US electricity generation from renewable sources will increase to 23% in 2023 from 20% last year, as solar and wind begin to erode the leading market share of natural gas, according to a new report from the Energy Information Administration (EIA).
That shift, if lasting, would end the steady market gains of natural gas that began in 2014, enabling it to surpass coal two years later as the leading generation source in the world’s largest electricity market. Renewables will take 22% of the US power market this year.
EIA in its Short-Term Energy Outlook released this week forecasts that natural gas generation will fall from a 37% share in 2021 to 35% this year and in 2023.
This will occur even though its cost for power generation will decline from an average $5.85/MMBtu this quarter to an annual average of $4.21/MMBtu in 2023, according to the agency, which is the statistics arm of the Department of Energy.
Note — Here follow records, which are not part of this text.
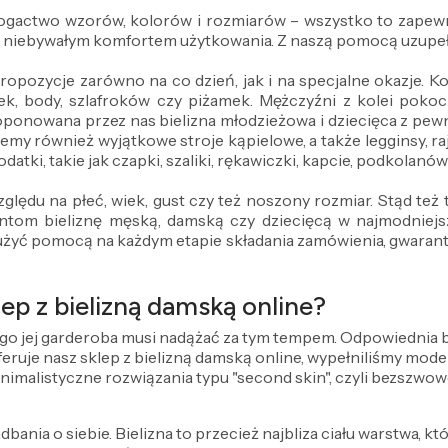
 bogactwo wzorów, kolorów i rozmiarów – wszystko to zapewn
z niebywałym komfortem użytkowania. Z naszą pomocą uzupeł
propozycje zarówno na co dzień, jak i na specjalne okazje.
ek, body, szlafroków czy piżamek. Mężczyźni z kolei pokocha
oponowana przez nas bielizna młodzieżowa i dziecięca z pe
emy również wyjątkowe stroje kąpielowe, a także legginsy, ra
datki, takie jak czapki, szaliki, rękawiczki, kapcie, podkolanó
ględu na płeć, wiek, gust czy też noszony rozmiar. Stąd te
om bieliznę męską, damską czy dziecięcą w najmodniejszy
użyć pomocą na każdym etapie składania zamówienia, gwarantuj
ep z bielizną damską online?
ego jej garderoba musi nadążać za tym tempem. Odpowiednia bie
 oferuje nasz sklep z bielizną damską online, wypełniliśmy mo
inimalistyczne rozwiązania typu "second skin", czyli bezszwow
dbania o siebie. Bielizna to przecież najbliza ciału warstwa, kt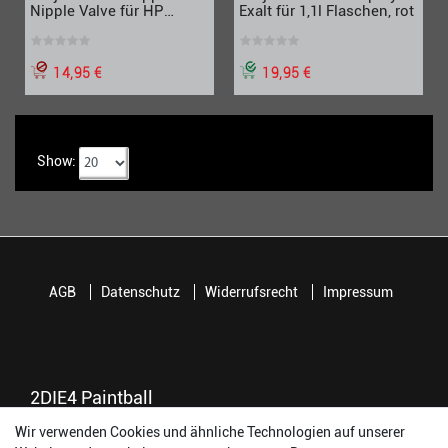
Nipple Valve für HP
Exalt für 1,1l Flaschen, rot
Regulator
14,95 €
19,95 €
Show:
AGB
Datenschutz
Widerrufsrecht
Impressum
2DIE4 Paintball
56457 Westerburg
Wir verwenden Cookies und ähnliche Technologien auf unserer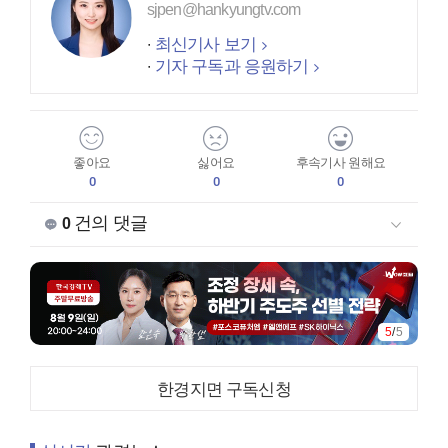
sjpen@hankyungtv.com
최신기사 보기
기자 구독과 응원하기
좋아요
싫어요
후속기사 원해요
0
0
0
건의 댓글
0
5
/
5
한경지면 구독신청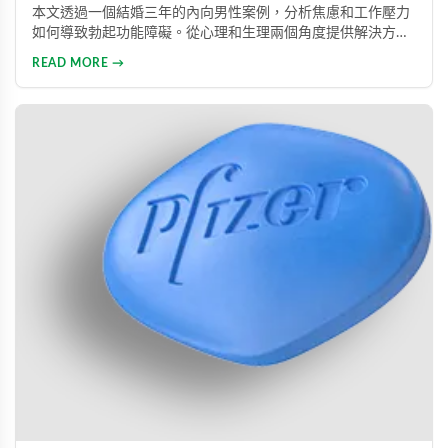
本文透過一個結婚三年的內向男性案例，分析焦慮和工作壓力
如何導致勃起功能障礙。從心理和生理兩個角度提供解決方
案，包括改善生活方式、與伴侶良好溝通及藥物治療的建議，
READ MORE →
幫助患者重建和諧的性生活。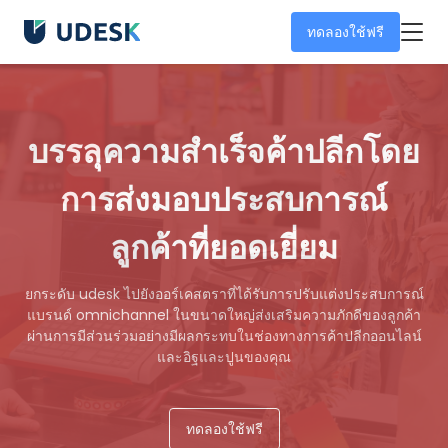
ทดลองใช้ฟรี
บรรลุความสำเร็จค้าปลีกโดย
การส่งมอบประสบการณ์
ลูกค้าที่ยอดเยี่ยม
ยกระดับ udesk ไปยังออร์เคสตราที่ได้รับการปรับแต่งประสบการณ์
แบรนด์ omnichannel ในขนาดใหญ่ส่งเสริมความภักดีของลูกค้า
ผ่านการมีส่วนร่วมอย่างมีผลกระทบในช่องทางการค้าปลีกออนไลน์
และอิฐและปูนของคุณ
ทดลองใช้ฟรี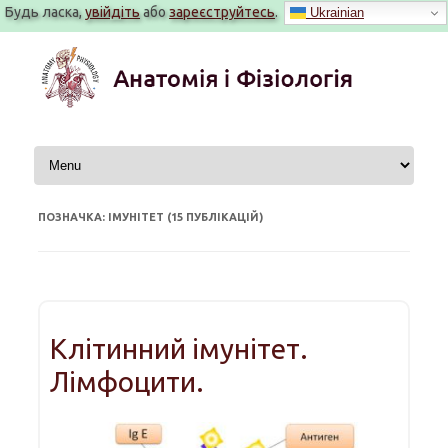
Будь ласка,
увійдіть
або
зареєструйтесь
.
Ukrainian
Перейти
до
вмісту
ПОЗНАЧКА: ІМУНІТЕТ (15 ПУБЛІКАЦІЙ)
Клітинний імунітет.
Лімфоцити.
“Although new natural gas-fired power generating units are scheduled to come online in 2022, they are likely to be run at lower utilisation rates than in recent years,” the report noted, as more and lower-cost solar and wind capacity comes online.
EIA estimates that the US will add 10GW of utility wind capacity this year but only 4GW in 2023, which would be the industry’s weakest performance since 2013. Installations totaled 14GW in 2021.
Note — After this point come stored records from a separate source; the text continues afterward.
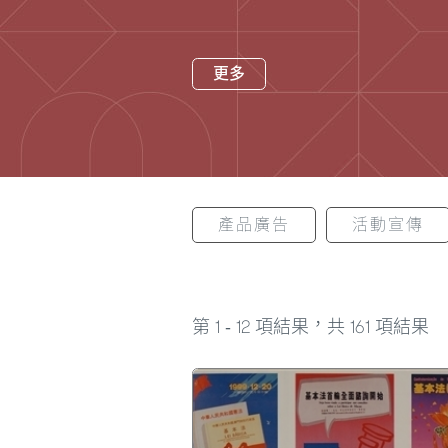
更多
產品廣告
活動宣傳
1
12
161
第
-
項結果，共
項結果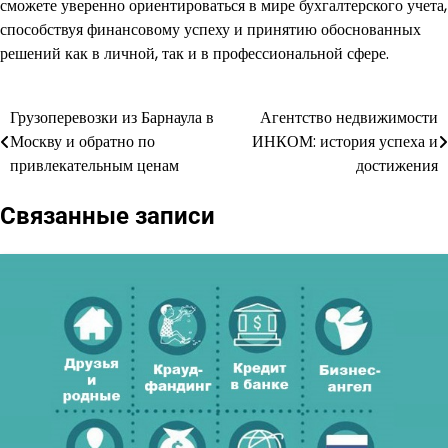
сможете уверенно ориентироваться в мире бухгалтерского учета,
способствуя финансовому успеху и принятию обоснованных
решений как в личной, так и в профессиональной сфере.
Грузоперевозки из Барнаула в
Агентство недвижимости
Навигация
Москву и обратно по
ИНКОМ: история успеха и
по
привлекательным ценам
достижения
записям
Связанные записи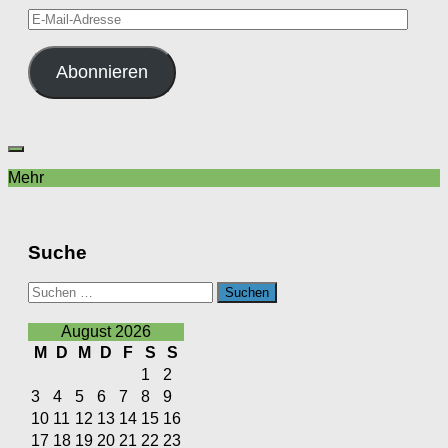
E-
Mail-
Adresse
Abonnieren
Mehr
Suche
Suchen
nach:
August 2026
M
D
M
D
F
S
S
1
2
3
4
5
6
7
8
9
10
11
12
13
14
15
16
17
18
19
20
21
22
23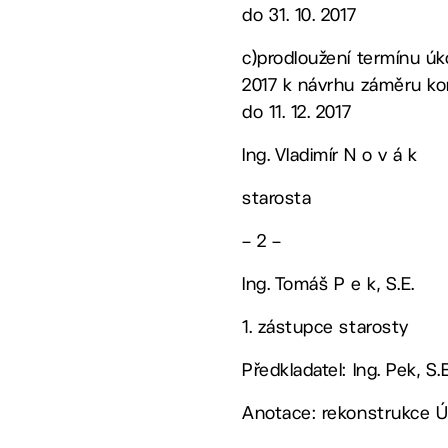
do 31. 10. 2017
c)prodloužení termínu úko
2017 k návrhu záměru ko
do 11. 12. 2017
Ing. Vladimír N o v á k
starosta
– 2 –
Ing. Tomáš P e k, S.E.
1. zástupce starosty
Předkladatel: Ing. Pek, S.E
Anotace: rekonstrukce 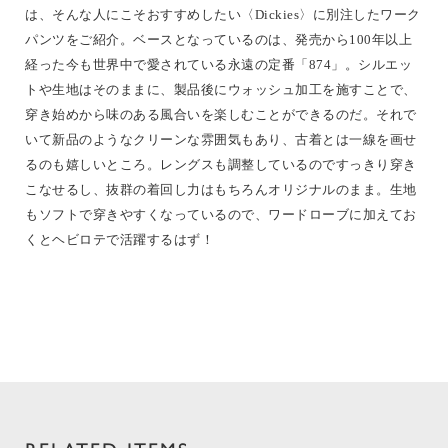
は、そんな人にこそおすすめしたい〈Dickies〉に別注したワーク
パンツをご紹介。ベースとなっているのは、発売から100年以上
経った今も世界中で愛されている永遠の定番「874」。シルエッ
トや生地はそのままに、製品後にウォッシュ加工を施すことで、
穿き始めから味のある風合いを楽しむことができるのだ。それで
いて新品のようなクリーンな雰囲気もあり、古着とは一線を画せ
るのも嬉しいところ。レングスも調整しているのですっきり穿き
こなせるし、抜群の着回し力はもちろんオリジナルのまま。生地
もソフトで穿きやすくなっているので、ワードローブに加えてお
くとヘビロテで活躍するはず！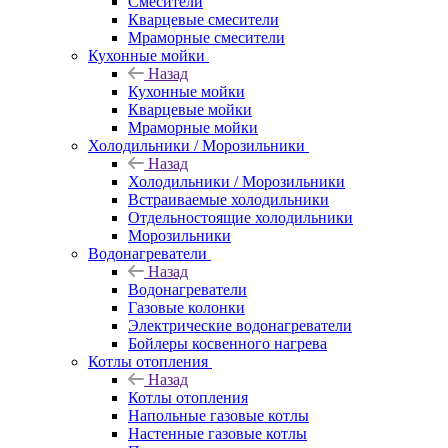
Смесители
Кварцевые смесители
Мраморные смесители
Кухонные мойки
Назад
Кухонные мойки
Кварцевые мойки
Мраморные мойки
Холодильники / Морозильники
Назад
Холодильники / Морозильники
Встраиваемые холодильники
Отдельностоящие холодильники
Морозильники
Водонагреватели
Назад
Водонагреватели
Газовые колонки
Электрические водонагреватели
Бойлеры косвенного нагрева
Котлы отопления
Назад
Котлы отопления
Напольные газовые котлы
Настенные газовые котлы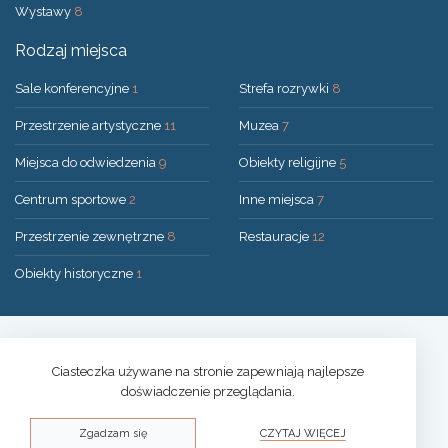
Wystawy
8
Rodzaj miejsca
Sale konferencyjne
1
Strefa rozrywki
8
Przestrzenie artystyczne
11
Muzea
7
Miejsca do odwiedzenia
9
Obiekty religijne
5
Centrum sportowe
2
Inne miejsca
7
Przestrzenie zewnętrzne
8
Restauracje
12
Obiekty historyczne
1
Rozwiązanie:
UAB "200mi"
© 2026 Druskininkai
Ciasteczka używane na stronie zapewniają najlepsze
doświadczenie przeglądania.
Polityka prywatności
Zgadzam się
CZYTAJ WIĘCEJ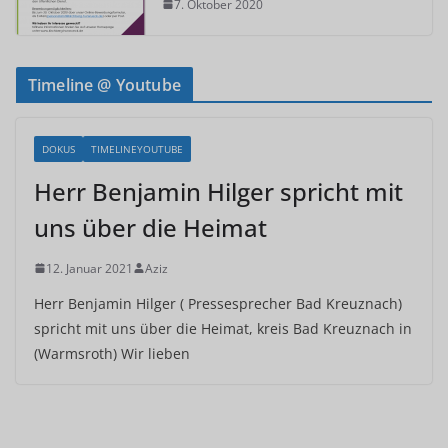
7. Oktober 2020
Timeline @ Youtube
DOKUS
TIMELINEYOUTUBE
Herr Benjamin Hilger spricht mit
uns über die Heimat
12. Januar 2021
Aziz
Herr Benjamin Hilger ( Pressesprecher Bad Kreuznach)
spricht mit uns über die Heimat, kreis Bad Kreuznach in
(Warmsroth) Wir lieben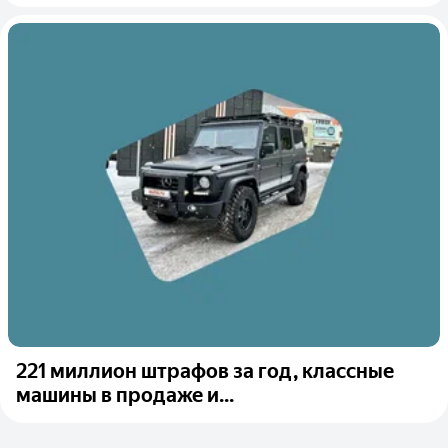
221 миллион штрафов за год, классные
машины в продаже и...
That potential outcome partly reflects expiration last year of the production tax credit (PTC), the main federal subsidy for onshore wind. Depending on start of construction date from 2016-21, a project can qualify for 40% to 100% PTC value if it meets commercial year-end operation deadlines from 2022 to 2025.
The industry is cautiously optimistic that Congress will extend the incentive and make it retroactive to 1 January this year, although the legislative vehicle for doing this and the timeframe remain unclear.
The nascent US offshore wind sector, meanwhile, will begin installing capacity in 2023 although how much will enter commercial operation from the flagship 800MW Vineyard Wind I project off the coast of Massachusetts is unclear.
EIA is bullish on utility solar, forecasting 20GW in new capacity this year and 24GW in 2023 compared with 13GW in 2021. “We expect solar additions to account for nearly half of new electric generating capacity in 2022,” said the report.
The agency held firm in its belief that coal-fired electricity generation will resume its decline that began in 2014 and continued through 2020 before edging up last year and remaining flat in 2022, as some utilities consumed more in response to high natural gas prices.
EIA forecasts coal will generate 23% of US electricity again this year but decline to 21% in 2023 with plant retirements a major contributor. Coal will represent 85% of 14.9GW of planned capacity this year set for retirement. Cheaper renewables will also continue to pressure utilities to shutter older facilities that are more expensive to operate.